◆ Material provided

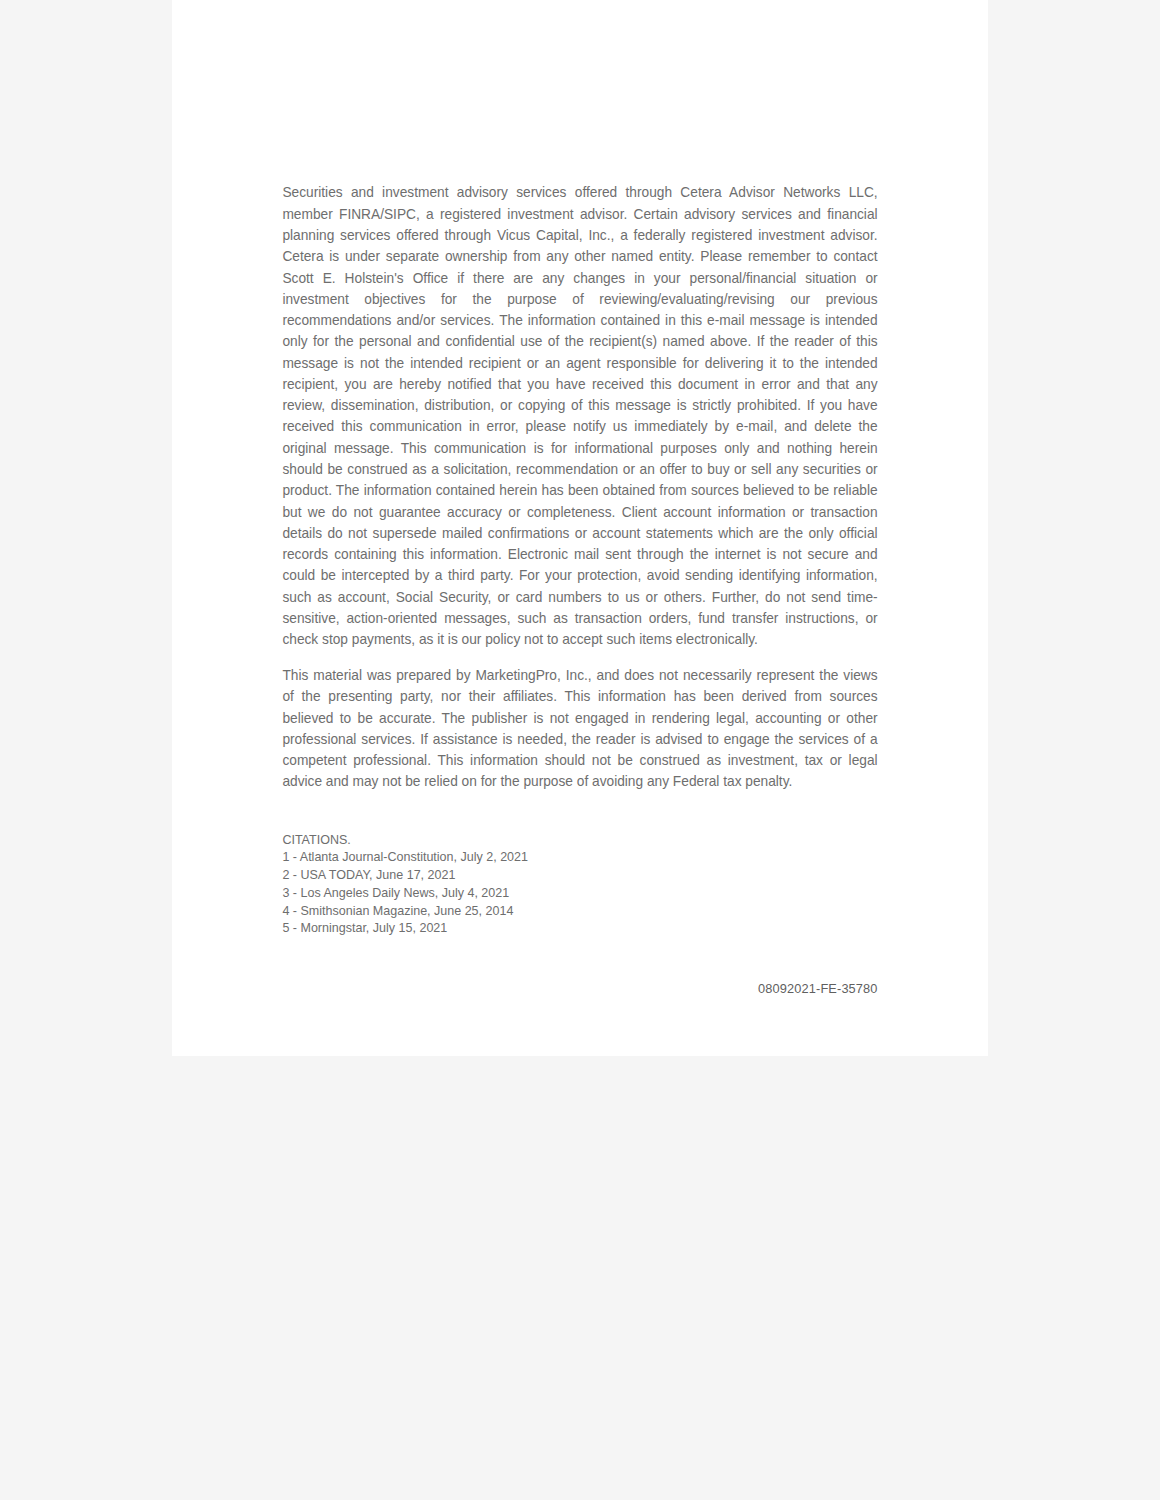Securities and investment advisory services offered through Cetera Advisor Networks LLC, member FINRA/SIPC, a registered investment advisor. Certain advisory services and financial planning services offered through Vicus Capital, Inc., a federally registered investment advisor. Cetera is under separate ownership from any other named entity. Please remember to contact Scott E. Holstein's Office if there are any changes in your personal/financial situation or investment objectives for the purpose of reviewing/evaluating/revising our previous recommendations and/or services. The information contained in this e-mail message is intended only for the personal and confidential use of the recipient(s) named above. If the reader of this message is not the intended recipient or an agent responsible for delivering it to the intended recipient, you are hereby notified that you have received this document in error and that any review, dissemination, distribution, or copying of this message is strictly prohibited. If you have received this communication in error, please notify us immediately by e-mail, and delete the original message. This communication is for informational purposes only and nothing herein should be construed as a solicitation, recommendation or an offer to buy or sell any securities or product. The information contained herein has been obtained from sources believed to be reliable but we do not guarantee accuracy or completeness. Client account information or transaction details do not supersede mailed confirmations or account statements which are the only official records containing this information. Electronic mail sent through the internet is not secure and could be intercepted by a third party. For your protection, avoid sending identifying information, such as account, Social Security, or card numbers to us or others. Further, do not send time-sensitive, action-oriented messages, such as transaction orders, fund transfer instructions, or check stop payments, as it is our policy not to accept such items electronically.
This material was prepared by MarketingPro, Inc., and does not necessarily represent the views of the presenting party, nor their affiliates. This information has been derived from sources believed to be accurate. The publisher is not engaged in rendering legal, accounting or other professional services. If assistance is needed, the reader is advised to engage the services of a competent professional. This information should not be construed as investment, tax or legal advice and may not be relied on for the purpose of avoiding any Federal tax penalty.
CITATIONS.
1 - Atlanta Journal-Constitution, July 2, 2021
2 - USA TODAY, June 17, 2021
3 - Los Angeles Daily News, July 4, 2021
4 - Smithsonian Magazine, June 25, 2014
5 - Morningstar, July 15, 2021
08092021-FE-35780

◆ Exercise details
Without including any picture, reproduce the material above word for word.

◆ Response box
Securities and investment advisory services offered through Cetera Advisor Networks LLC, member FINRA/SIPC, a registered investment advisor. Certain advisory services and financial planning services offered through Vicus Capital, Inc., a federally registered investment advisor. Cetera is under separate ownership from any other named entity. Please remember to contact Scott E. Holstein's Office if there are any changes in your personal/financial situation or investment objectives for the purpose of reviewing/evaluating/revising our previous recommendations and/or services. The information contained in this e-mail message is intended only for the personal and confidential use of the recipient(s) named above. If the reader of this message is not the intended recipient or an agent responsible for delivering it to the intended recipient, you are hereby notified that you have received this document in error and that any review, dissemination, distribution, or copying of this message is strictly prohibited. If you have received this communication in error, please notify us immediately by e-mail, and delete the original message. This communication is for informational purposes only and nothing herein should be construed as a solicitation, recommendation or an offer to buy or sell any securities or product. The information contained herein has been obtained from sources believed to be reliable but we do not guarantee accuracy or completeness. Client account information or transaction details do not supersede mailed confirmations or account statements which are the only official records containing this information. Electronic mail sent through the internet is not secure and could be intercepted by a third party. For your protection, avoid sending identifying information, such as account, Social Security, or card numbers to us or others. Further, do not send time-sensitive, action-oriented messages, such as transaction orders, fund transfer instructions, or check stop payments, as it is our policy not to accept such items electronically.
This material was prepared by MarketingPro, Inc., and does not necessarily represent the views of the presenting party, nor their affiliates. This information has been derived from sources believed to be accurate. The publisher is not engaged in rendering legal, accounting or other professional services. If assistance is needed, the reader is advised to engage the services of a competent professional. This information should not be construed as investment, tax or legal advice and may not be relied on for the purpose of avoiding any Federal tax penalty.
CITATIONS.
1 - Atlanta Journal-Constitution, July 2, 2021
2 - USA TODAY, June 17, 2021
3 - Los Angeles Daily News, July 4, 2021
4 - Smithsonian Magazine, June 25, 2014
5 - Morningstar, July 15, 2021
08092021-FE-35780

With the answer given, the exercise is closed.